If the return value sign is zero, the determinant of A is zero. If sign is non-zero, using the output value of LU the determinant of the matrix A is equal to

sign * LU [ ip [0], jp [0]] * … * LU [ ip [ n -1 ], jp [ n -1 ]]

SizeVector

The type SizeVector must be a SimpleVector class with elements of type size_t . The routine CheckSimpleVector will generate an error message if this is not the case.

FloatVector

The type FloatVector must be a simple vector class . The routine CheckSimpleVector will generate an error message if this is not the case.

Float

This notation is used to denote the type corresponding to the elements of a FloatVector . The type Float must satisfy the conditions for a NumericType . The routine CheckNumericType will generate an error message if this is not the case. In addition, the following operations must be defined for any pair of Float objects x and y :

Operation	Description
log ( x )	returns the logarithm of x as a Float object

AbsGeq

Including the file lu_factor.hpp defines the template function

      template <class Float >

      bool AbsGeq < Float >( const Float & x , const Float & y )

in the CppAD namespace. This function returns true if the absolute value of x is greater than or equal the absolute value of y . It is used by LuFactor to choose the pivot elements. This template function definition uses the operator <= to obtain the absolute value for Float objects. If this operator is not defined for your use of Float , you will need to specialize this template so that it works for your use of LuFactor .

Complex numbers do not have the operation <= defined.
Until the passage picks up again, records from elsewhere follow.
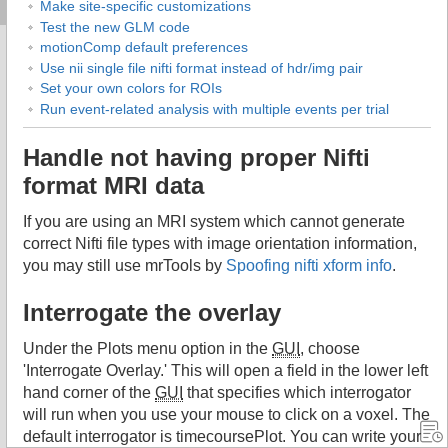
Make site-specific customizations
Test the new GLM code
motionComp default preferences
Use nii single file nifti format instead of hdr/img pair
Set your own colors for ROIs
Run event-related analysis with multiple events per trial
Handle not having proper Nifti
format MRI data
If you are using an MRI system which cannot generate
correct Nifti file types with image orientation information,
you may still use mrTools by
Spoofing nifti xform info
.
Interrogate the overlay
Under the Plots menu option in the
GUI
, choose
'Interrogate Overlay.' This will open a field in the lower left
hand corner of the
GUI
that specifies which interrogator
will run when you use your mouse to click on a voxel. The
default interrogator is timecoursePlot. You can write your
The specializations

bool AbsGeq< std::complex<float> >

      ( const std::complex<float> & x , const std::complex<float> & y )

bool AbsGeq< std::complex<double> >

      ( const std::complex<double> & x , const std::complex<double> & y )

are define by including lu_factor.hpp These return true if the sum of the square of the real and imaginary parts of x is greater than or equal the sum of the square of the real and imaginary parts of y .

Example

The file lu_factor.cpp contains an example and test of using LuFactor by itself.

The file lu_solve.hpp provides a useful example usage of LuFactor with LuInvert .

Source

The file lu_factor.hpp contains the current source code that implements these specifications.